A low-overhead and reliable switch architecture for Network-on-Chips

Abstract

This paper proposes and evaluates Low-overhead, Reliable Switch (LRS) architecture to enhance the reliability of Network-on-Chips (NoCs). The proposed switch architecture exploits information and hardware redundancies to eliminate retransmission of faulty flits. The LRS architecture creates a redundant copy of each newly received flit and stores the redundant flit in a duplicated flit buffer that is associated with the incoming channel of the flit. Flit buffers in the LRS are equipped with information redundancy to detect probable bit flip errors. When an error is detected in a flit buffer, its duplicated buffer is used to recover the correct value of the flit. In this way, the propagation of the erroneous flits in NoC is prevented without any need to credit signals and, retransmission buffers. Using an HDL-based NoC simulator, the LRS is compared to two other widely used reliability enhancement methods: the Switch-to-Switch (S2S) and the End-to-End (E2E) methods.
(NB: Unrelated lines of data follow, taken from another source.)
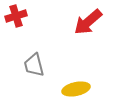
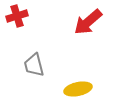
red cross: moved 1 px right
yellow ellipse: moved 2 px right
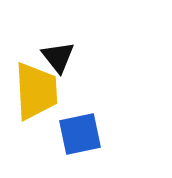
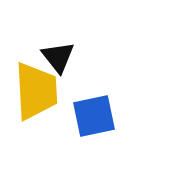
blue square: moved 14 px right, 18 px up
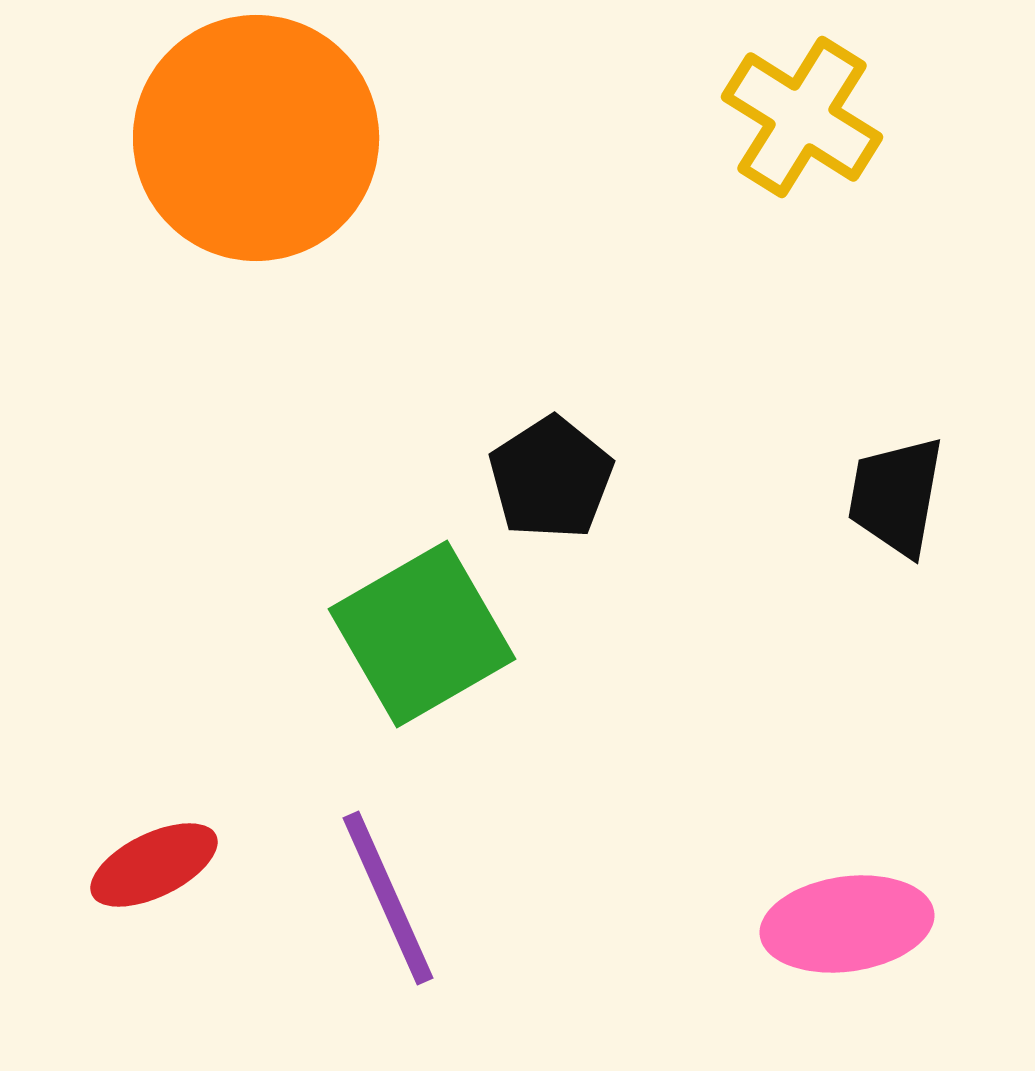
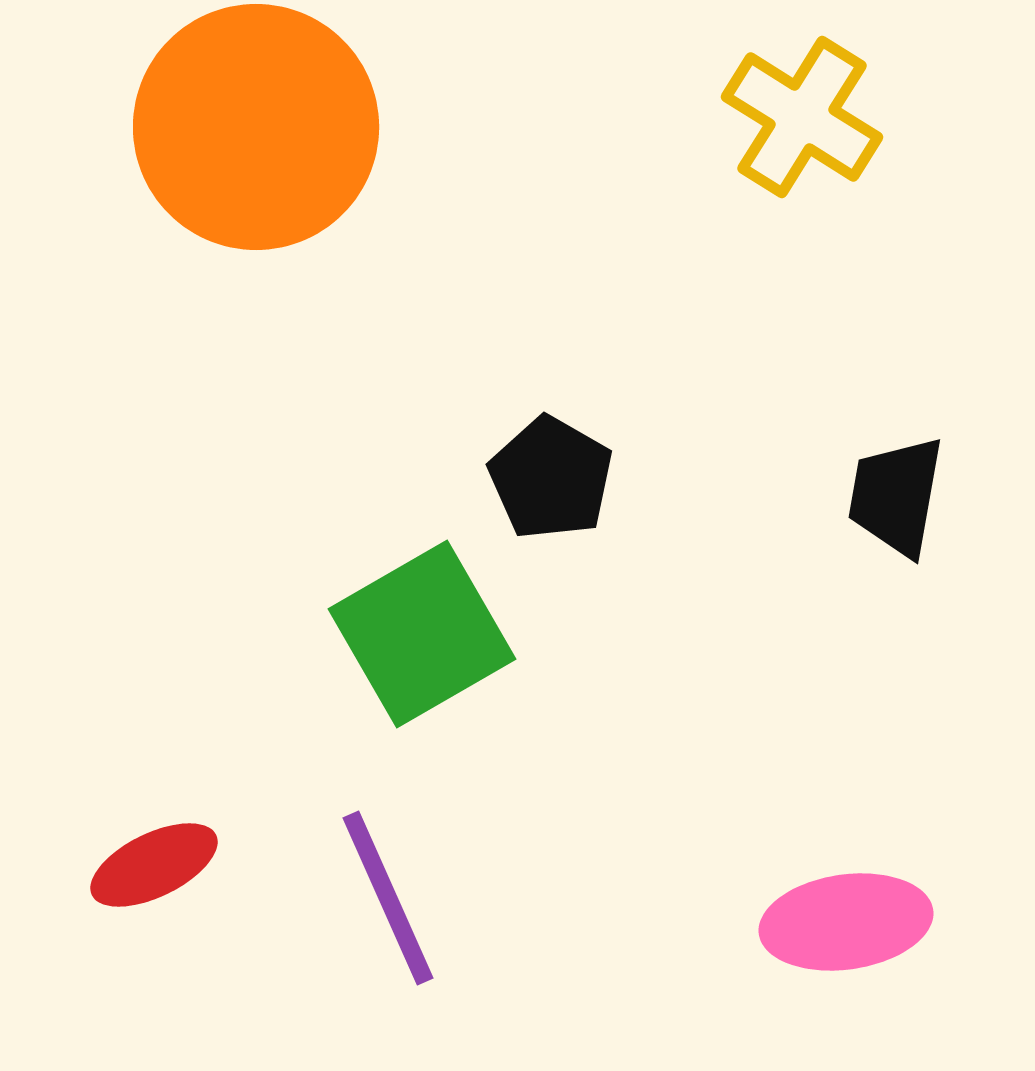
orange circle: moved 11 px up
black pentagon: rotated 9 degrees counterclockwise
pink ellipse: moved 1 px left, 2 px up
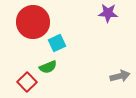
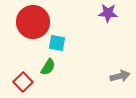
cyan square: rotated 36 degrees clockwise
green semicircle: rotated 36 degrees counterclockwise
red square: moved 4 px left
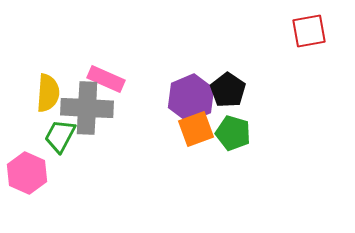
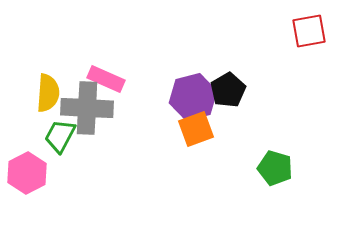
black pentagon: rotated 8 degrees clockwise
purple hexagon: moved 2 px right, 1 px up; rotated 9 degrees clockwise
green pentagon: moved 42 px right, 35 px down
pink hexagon: rotated 9 degrees clockwise
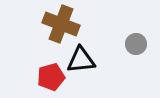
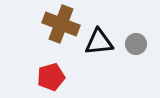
black triangle: moved 18 px right, 18 px up
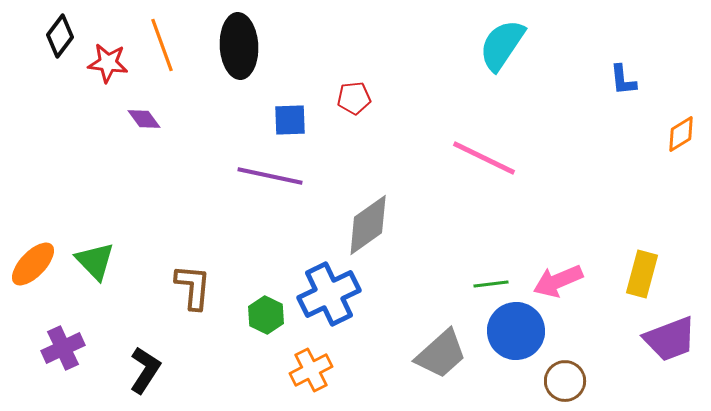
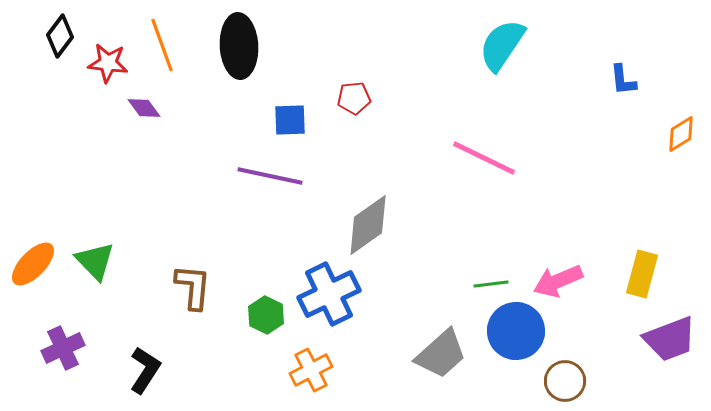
purple diamond: moved 11 px up
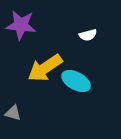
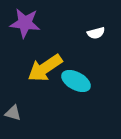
purple star: moved 4 px right, 2 px up
white semicircle: moved 8 px right, 2 px up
The simulation results show that the LRS consumes less power and provides higher performance compared to those of the E2E and S2S methods. More importantly, unlike the E2E and the S2S methods, the LRS has constant overheads, which makes it applicable in all working conditions. To validate the comparison, an analytical performance and reliability model is developed for the LRS, S2S and E2E methods. The results of the model match those obtained from the simulations while the proposed model is significantly faster.